↓↓↓
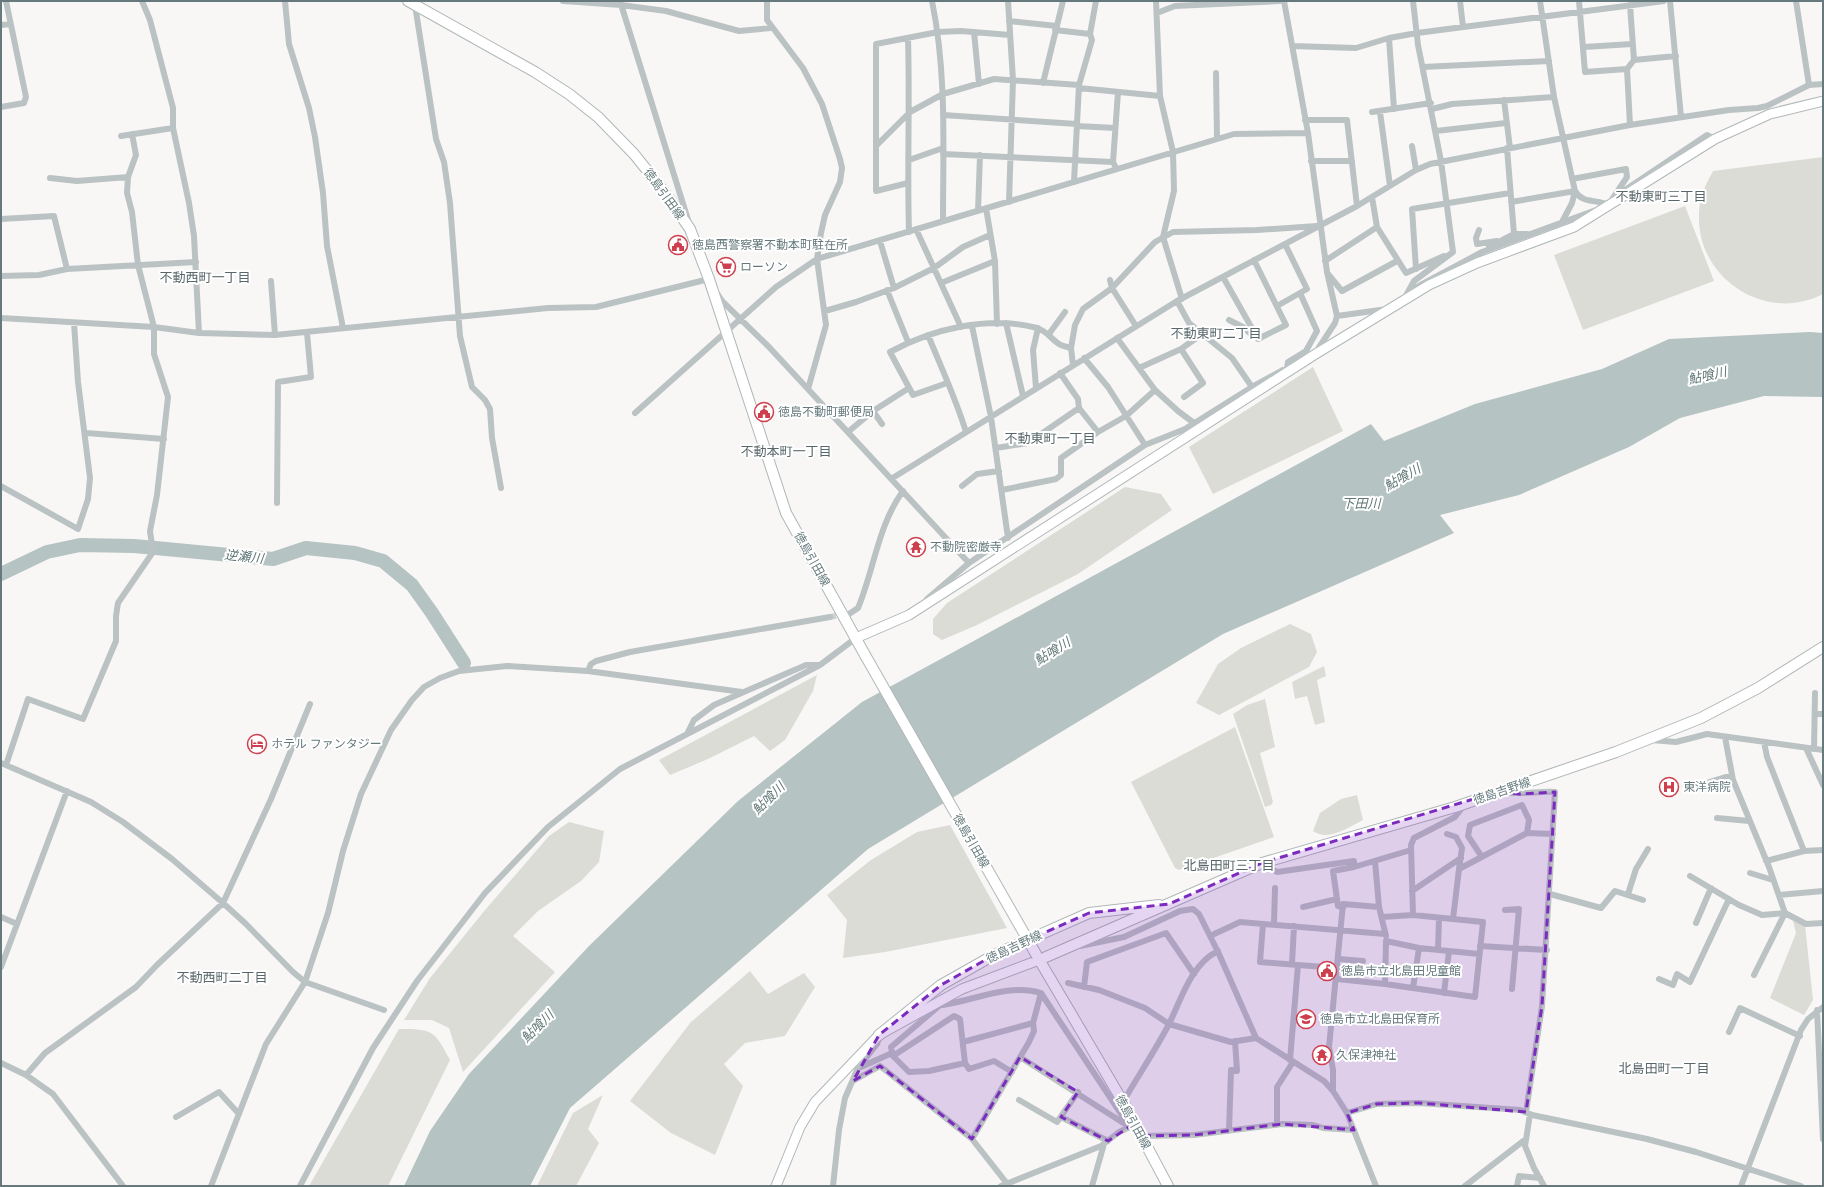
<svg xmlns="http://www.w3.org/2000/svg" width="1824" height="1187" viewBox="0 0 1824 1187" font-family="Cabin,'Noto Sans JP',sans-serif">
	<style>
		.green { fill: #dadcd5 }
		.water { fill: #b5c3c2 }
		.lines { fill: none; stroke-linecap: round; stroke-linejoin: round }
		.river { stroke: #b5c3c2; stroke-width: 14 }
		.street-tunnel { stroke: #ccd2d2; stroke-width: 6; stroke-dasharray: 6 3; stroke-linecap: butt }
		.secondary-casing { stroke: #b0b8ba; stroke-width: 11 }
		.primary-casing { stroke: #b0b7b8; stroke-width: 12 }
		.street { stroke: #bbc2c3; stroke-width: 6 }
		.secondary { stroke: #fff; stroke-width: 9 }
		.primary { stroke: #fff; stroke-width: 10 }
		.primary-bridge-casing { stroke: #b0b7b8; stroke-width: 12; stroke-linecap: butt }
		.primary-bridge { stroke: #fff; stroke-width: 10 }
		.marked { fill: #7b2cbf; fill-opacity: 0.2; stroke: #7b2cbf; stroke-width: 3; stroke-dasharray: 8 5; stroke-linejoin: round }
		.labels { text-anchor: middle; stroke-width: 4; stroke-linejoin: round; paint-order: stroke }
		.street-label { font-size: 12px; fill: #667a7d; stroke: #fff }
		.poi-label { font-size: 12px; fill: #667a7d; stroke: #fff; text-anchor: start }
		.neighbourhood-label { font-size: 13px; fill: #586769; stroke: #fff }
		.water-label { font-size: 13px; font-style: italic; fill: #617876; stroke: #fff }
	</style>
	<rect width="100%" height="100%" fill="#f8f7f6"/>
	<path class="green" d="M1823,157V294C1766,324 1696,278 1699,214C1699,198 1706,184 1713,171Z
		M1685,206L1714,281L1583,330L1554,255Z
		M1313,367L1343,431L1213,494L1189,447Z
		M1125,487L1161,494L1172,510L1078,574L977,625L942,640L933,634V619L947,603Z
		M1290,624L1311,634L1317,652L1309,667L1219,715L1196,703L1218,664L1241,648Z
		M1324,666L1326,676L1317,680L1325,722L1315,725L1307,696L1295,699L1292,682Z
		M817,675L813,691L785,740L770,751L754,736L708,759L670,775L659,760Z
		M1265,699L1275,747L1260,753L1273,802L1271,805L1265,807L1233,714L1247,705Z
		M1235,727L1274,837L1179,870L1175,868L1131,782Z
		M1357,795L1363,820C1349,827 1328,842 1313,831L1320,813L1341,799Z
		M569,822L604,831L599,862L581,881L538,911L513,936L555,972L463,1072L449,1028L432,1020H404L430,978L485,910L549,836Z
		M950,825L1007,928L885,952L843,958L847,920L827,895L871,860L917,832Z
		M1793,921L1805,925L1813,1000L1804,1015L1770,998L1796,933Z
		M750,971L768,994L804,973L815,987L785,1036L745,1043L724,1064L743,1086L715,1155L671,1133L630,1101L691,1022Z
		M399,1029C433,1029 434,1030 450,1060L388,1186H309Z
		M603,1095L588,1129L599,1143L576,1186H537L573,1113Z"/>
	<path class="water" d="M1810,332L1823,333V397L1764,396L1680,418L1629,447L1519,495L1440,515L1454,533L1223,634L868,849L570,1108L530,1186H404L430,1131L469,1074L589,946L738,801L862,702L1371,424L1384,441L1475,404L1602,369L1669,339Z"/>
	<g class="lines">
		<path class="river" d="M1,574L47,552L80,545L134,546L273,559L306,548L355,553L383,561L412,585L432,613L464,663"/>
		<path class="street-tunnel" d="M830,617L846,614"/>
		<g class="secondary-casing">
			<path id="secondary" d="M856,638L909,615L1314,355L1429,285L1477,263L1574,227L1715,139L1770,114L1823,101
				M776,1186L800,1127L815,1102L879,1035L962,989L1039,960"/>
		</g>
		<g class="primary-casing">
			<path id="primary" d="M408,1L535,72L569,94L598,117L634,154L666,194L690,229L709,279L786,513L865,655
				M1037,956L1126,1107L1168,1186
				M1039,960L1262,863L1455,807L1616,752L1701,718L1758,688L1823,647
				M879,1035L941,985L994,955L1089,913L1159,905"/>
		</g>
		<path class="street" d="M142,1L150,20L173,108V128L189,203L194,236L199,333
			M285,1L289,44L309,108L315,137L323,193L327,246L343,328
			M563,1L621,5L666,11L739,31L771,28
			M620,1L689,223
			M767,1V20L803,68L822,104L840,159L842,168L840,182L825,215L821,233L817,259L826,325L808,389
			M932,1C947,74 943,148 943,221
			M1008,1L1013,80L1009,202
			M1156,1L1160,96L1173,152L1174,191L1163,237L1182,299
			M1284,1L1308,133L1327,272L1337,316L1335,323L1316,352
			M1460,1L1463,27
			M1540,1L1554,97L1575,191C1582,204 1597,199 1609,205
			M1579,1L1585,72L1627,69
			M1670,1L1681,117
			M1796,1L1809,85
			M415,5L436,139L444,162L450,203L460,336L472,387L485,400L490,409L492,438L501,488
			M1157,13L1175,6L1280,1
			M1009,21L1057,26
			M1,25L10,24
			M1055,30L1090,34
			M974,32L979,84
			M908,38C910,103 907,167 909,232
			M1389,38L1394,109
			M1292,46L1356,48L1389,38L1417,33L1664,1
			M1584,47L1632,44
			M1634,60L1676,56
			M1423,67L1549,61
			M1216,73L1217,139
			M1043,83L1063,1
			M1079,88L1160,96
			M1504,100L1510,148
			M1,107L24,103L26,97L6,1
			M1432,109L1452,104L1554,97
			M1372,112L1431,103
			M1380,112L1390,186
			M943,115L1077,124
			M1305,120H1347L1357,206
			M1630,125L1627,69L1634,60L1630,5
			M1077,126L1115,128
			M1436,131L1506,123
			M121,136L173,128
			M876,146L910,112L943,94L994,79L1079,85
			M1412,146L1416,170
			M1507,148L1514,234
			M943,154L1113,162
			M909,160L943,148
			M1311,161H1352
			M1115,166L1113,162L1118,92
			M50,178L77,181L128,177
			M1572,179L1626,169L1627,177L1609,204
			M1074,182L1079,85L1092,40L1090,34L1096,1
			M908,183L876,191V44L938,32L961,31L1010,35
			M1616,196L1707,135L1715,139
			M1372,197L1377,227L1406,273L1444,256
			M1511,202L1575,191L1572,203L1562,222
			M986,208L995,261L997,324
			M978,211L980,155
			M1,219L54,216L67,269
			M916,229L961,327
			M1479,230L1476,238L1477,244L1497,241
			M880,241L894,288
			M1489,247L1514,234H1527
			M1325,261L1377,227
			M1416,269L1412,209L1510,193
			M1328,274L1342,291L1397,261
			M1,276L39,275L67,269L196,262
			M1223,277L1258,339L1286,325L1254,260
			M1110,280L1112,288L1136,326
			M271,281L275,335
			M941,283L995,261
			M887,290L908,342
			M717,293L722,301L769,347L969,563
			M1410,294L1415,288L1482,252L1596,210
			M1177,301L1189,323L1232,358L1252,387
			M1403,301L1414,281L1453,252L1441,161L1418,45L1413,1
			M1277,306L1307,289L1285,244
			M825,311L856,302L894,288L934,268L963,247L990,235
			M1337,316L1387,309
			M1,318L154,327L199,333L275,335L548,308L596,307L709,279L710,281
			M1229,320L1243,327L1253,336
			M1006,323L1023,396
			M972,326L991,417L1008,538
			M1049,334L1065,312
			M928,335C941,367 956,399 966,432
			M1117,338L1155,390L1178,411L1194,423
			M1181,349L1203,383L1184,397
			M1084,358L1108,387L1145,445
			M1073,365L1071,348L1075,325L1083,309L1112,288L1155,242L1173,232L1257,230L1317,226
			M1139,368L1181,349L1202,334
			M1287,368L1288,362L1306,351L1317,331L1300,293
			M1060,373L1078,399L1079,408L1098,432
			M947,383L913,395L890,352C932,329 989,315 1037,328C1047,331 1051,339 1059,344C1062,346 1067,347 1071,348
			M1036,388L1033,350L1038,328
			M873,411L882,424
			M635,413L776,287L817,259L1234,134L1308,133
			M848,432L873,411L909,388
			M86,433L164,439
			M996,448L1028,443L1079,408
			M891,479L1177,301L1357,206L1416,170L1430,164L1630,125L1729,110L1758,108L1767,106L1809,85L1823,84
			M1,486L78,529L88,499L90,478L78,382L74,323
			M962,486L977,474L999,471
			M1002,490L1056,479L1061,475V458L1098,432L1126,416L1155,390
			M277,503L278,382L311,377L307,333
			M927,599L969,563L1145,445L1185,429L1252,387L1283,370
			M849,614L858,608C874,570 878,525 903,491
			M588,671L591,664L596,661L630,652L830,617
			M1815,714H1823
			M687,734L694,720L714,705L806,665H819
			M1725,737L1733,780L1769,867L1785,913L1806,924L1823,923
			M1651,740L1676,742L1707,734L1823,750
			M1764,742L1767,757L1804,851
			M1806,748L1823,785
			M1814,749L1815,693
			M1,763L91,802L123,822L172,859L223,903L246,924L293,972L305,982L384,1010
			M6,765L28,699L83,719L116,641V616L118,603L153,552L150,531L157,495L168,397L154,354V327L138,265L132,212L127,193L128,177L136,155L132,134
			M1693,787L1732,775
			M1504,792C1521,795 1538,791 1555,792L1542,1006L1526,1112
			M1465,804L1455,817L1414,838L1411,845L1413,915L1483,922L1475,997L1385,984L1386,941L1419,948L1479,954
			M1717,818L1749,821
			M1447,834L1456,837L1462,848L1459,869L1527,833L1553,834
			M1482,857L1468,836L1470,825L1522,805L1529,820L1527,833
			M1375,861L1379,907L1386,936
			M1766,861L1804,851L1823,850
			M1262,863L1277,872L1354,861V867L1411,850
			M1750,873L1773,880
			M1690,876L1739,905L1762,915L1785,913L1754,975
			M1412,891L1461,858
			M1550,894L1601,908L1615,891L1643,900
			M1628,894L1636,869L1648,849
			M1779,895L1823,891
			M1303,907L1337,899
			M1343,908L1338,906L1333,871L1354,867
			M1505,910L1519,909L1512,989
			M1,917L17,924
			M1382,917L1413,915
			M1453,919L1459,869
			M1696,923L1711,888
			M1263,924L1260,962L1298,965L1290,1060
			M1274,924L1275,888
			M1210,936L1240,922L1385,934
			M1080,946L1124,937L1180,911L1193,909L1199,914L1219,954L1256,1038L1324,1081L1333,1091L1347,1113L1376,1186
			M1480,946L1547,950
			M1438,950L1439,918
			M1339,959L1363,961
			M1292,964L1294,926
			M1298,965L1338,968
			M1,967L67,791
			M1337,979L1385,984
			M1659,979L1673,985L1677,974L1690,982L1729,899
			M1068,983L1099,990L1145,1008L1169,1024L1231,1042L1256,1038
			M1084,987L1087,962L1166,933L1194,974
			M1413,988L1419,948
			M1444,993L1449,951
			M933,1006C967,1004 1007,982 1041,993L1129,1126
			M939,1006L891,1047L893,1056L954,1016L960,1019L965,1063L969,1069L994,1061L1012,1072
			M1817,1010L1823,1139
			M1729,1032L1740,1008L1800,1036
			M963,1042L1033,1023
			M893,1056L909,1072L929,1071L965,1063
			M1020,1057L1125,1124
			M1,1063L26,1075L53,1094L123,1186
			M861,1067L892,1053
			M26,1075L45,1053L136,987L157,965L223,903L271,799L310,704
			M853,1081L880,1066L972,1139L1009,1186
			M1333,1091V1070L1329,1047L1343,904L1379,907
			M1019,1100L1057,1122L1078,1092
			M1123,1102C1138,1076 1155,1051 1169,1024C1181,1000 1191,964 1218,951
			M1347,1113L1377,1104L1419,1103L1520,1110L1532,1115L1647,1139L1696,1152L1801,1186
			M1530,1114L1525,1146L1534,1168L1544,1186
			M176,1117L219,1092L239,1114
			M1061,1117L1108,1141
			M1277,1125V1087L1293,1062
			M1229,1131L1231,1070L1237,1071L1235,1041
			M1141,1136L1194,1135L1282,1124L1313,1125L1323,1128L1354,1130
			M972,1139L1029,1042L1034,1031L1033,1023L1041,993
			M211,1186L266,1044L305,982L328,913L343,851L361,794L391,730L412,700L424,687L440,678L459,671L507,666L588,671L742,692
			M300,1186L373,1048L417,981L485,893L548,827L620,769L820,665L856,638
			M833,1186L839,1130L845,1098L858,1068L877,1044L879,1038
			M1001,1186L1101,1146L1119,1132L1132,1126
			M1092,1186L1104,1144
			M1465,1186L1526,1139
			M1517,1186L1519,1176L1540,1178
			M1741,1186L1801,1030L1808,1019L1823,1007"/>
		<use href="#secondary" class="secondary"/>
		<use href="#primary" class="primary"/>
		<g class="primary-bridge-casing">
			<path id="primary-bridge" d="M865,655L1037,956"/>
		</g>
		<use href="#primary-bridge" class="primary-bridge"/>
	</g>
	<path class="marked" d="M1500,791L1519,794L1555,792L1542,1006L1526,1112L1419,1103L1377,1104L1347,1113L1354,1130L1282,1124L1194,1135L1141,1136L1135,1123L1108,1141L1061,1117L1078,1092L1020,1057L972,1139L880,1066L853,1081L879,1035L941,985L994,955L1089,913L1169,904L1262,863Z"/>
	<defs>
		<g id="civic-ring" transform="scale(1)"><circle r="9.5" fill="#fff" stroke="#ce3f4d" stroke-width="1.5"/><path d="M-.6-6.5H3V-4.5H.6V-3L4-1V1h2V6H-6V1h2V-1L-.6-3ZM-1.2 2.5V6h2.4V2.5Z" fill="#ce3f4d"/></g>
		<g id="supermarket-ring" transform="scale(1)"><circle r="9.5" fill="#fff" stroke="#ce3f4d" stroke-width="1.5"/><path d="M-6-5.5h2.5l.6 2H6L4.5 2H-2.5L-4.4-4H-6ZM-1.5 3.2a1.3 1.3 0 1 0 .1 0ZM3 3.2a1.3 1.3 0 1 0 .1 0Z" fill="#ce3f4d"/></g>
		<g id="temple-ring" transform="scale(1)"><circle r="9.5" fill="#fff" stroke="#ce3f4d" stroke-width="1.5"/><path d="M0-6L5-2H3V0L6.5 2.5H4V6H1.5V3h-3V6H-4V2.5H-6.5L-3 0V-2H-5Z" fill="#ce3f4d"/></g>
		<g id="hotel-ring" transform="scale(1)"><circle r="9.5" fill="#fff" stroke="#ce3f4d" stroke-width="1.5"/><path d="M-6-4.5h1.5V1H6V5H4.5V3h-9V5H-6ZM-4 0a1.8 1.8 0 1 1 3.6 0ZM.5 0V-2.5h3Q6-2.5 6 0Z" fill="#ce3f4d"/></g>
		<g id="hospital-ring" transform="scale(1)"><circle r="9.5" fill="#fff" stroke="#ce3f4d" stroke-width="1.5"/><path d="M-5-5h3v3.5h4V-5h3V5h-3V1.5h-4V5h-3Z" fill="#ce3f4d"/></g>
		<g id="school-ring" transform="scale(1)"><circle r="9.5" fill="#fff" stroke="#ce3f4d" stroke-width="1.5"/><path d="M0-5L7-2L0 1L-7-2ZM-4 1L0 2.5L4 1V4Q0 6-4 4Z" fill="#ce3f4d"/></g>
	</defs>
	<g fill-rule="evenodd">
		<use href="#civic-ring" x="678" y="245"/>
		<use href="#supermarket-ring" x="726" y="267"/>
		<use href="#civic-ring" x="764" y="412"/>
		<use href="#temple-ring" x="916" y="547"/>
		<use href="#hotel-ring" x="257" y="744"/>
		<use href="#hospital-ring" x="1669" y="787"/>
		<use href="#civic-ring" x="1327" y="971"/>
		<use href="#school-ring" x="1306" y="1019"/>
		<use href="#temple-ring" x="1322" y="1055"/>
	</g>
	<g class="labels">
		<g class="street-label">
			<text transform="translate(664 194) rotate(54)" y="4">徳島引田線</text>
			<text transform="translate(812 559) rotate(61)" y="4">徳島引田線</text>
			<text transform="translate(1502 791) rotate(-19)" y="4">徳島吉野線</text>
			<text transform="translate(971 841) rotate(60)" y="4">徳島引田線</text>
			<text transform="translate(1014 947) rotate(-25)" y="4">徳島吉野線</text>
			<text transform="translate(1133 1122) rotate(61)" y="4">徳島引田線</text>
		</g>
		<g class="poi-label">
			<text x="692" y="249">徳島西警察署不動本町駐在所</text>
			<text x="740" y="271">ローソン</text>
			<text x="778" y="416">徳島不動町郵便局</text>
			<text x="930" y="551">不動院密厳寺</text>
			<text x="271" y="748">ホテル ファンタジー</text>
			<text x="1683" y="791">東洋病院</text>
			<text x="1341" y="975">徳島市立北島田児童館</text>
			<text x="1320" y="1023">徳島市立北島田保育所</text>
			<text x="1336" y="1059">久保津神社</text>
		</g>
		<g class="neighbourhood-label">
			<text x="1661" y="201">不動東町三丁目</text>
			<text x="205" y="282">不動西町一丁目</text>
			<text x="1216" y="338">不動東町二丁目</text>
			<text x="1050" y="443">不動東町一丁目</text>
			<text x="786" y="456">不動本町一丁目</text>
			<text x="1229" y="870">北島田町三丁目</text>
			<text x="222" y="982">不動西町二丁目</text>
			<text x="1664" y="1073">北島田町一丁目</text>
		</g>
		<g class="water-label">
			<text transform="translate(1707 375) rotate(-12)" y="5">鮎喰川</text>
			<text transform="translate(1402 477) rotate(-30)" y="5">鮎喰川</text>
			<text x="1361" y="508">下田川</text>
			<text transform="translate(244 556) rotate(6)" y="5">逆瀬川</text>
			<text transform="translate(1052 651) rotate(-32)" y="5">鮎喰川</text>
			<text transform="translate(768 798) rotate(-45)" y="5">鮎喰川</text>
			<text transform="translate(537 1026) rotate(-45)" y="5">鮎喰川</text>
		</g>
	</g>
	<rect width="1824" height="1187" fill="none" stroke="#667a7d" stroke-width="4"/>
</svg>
↑↑↑
Everything in the material above from the line that has "M1328,274L1342,291L1397,261" through the line that has "M849,614L858,608C874,570 878,525 903,491" must be duplicated exactly, with no other lines given.

			M1328,274L1342,291L1397,261
			M1,276L39,275L67,269L196,262
			M1223,277L1258,339L1286,325L1254,260
			M1110,280L1112,288L1136,326
			M271,281L275,335
			M941,283L995,261
			M887,290L908,342
			M717,293L722,301L769,347L969,563
			M1410,294L1415,288L1482,252L1596,210
			M1177,301L1189,323L1232,358L1252,387
			M1403,301L1414,281L1453,252L1441,161L1418,45L1413,1
			M1277,306L1307,289L1285,244
			M825,311L856,302L894,288L934,268L963,247L990,235
			M1337,316L1387,309
			M1,318L154,327L199,333L275,335L548,308L596,307L709,279L710,281
			M1229,320L1243,327L1253,336
			M1006,323L1023,396
			M972,326L991,417L1008,538
			M1049,334L1065,312
			M928,335C941,367 956,399 966,432
			M1117,338L1155,390L1178,411L1194,423
			M1181,349L1203,383L1184,397
			M1084,358L1108,387L1145,445
			M1073,365L1071,348L1075,325L1083,309L1112,288L1155,242L1173,232L1257,230L1317,226
			M1139,368L1181,349L1202,334
			M1287,368L1288,362L1306,351L1317,331L1300,293
			M1060,373L1078,399L1079,408L1098,432
			M947,383L913,395L890,352C932,329 989,315 1037,328C1047,331 1051,339 1059,344C1062,346 1067,347 1071,348
			M1036,388L1033,350L1038,328
			M873,411L882,424
			M635,413L776,287L817,259L1234,134L1308,133
			M848,432L873,411L909,388
			M86,433L164,439
			M996,448L1028,443L1079,408
			M891,479L1177,301L1357,206L1416,170L1430,164L1630,125L1729,110L1758,108L1767,106L1809,85L1823,84
			M1,486L78,529L88,499L90,478L78,382L74,323
			M962,486L977,474L999,471
			M1002,490L1056,479L1061,475V458L1098,432L1126,416L1155,390
			M277,503L278,382L311,377L307,333
			M927,599L969,563L1145,445L1185,429L1252,387L1283,370
			M849,614L858,608C874,570 878,525 903,491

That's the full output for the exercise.